N_features = 5 #Windspeed is the feature for X.
hidden_dim = 40 # number of hidden nodes
Lambda = 0.001 # L2 regularization
# loss function parameters (no need to modify)
loss_param={
'tau': tau,
'alpha': 0.01,
}
---------------------------------------------------------------------------------------------------------
N_PI = int(N_tau/2)
plt.figure(figsize=(12,6))
plt.plot(y_test, color='red')
x = y_test.index.values
for i in range(N_PI):
y1 = q_hat.iloc[:,i]
y2 = q_hat.iloc[:,-1-i]
plt.fill_between(x, y1, y2, color='blue', alpha=str(1/N_PI))

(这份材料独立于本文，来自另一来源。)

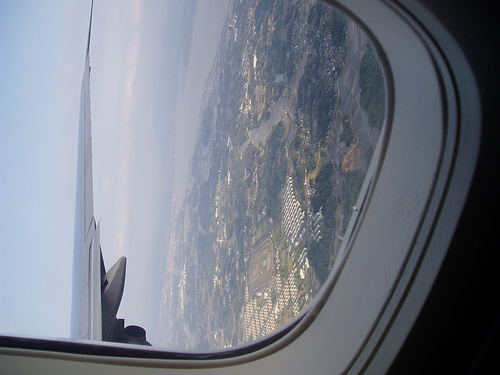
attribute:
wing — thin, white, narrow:
[70, 2, 104, 347]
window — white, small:
[0, 1, 486, 374]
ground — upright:
[154, 2, 385, 357]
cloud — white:
[114, 3, 143, 266]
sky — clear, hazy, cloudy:
[1, 1, 228, 346]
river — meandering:
[233, 81, 303, 171]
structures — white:
[228, 174, 307, 343]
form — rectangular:
[243, 231, 278, 296]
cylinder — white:
[124, 322, 147, 345]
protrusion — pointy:
[99, 254, 127, 323]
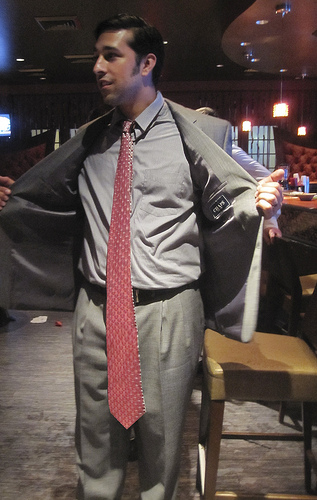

y3 = (y2.values+y1.values)/2
#y3 is averaging the upper and lower quantiles, which is technically wrong since it isn't the median...
plt.title('RMSE: %.2f'% np.sqrt(sum((y3-y_test)**2)/len(y_test)));
plt.ylabel('Wind Power')
plt.xlabel('Time (hour)');
我得到以下情节: 这是当我做 tau = np.arange(0.49, 0.51, 0.01) 和 N_tau = len(tau)
虽然这看起来是正确的并且几乎是我想要的,但还有另一个问题!每次我重新启动整个内核时,RMSE 都会不断变化(每次都会变小一点,即从 15,000 到 14950 到 14830 等)。
我非常接近完成这个,我只想通过比较中位数与实际风力来验证我的 QRNN 的准确性,但这部分(这可能是一个简单的修复)给我带来了很多麻烦. 请帮忙!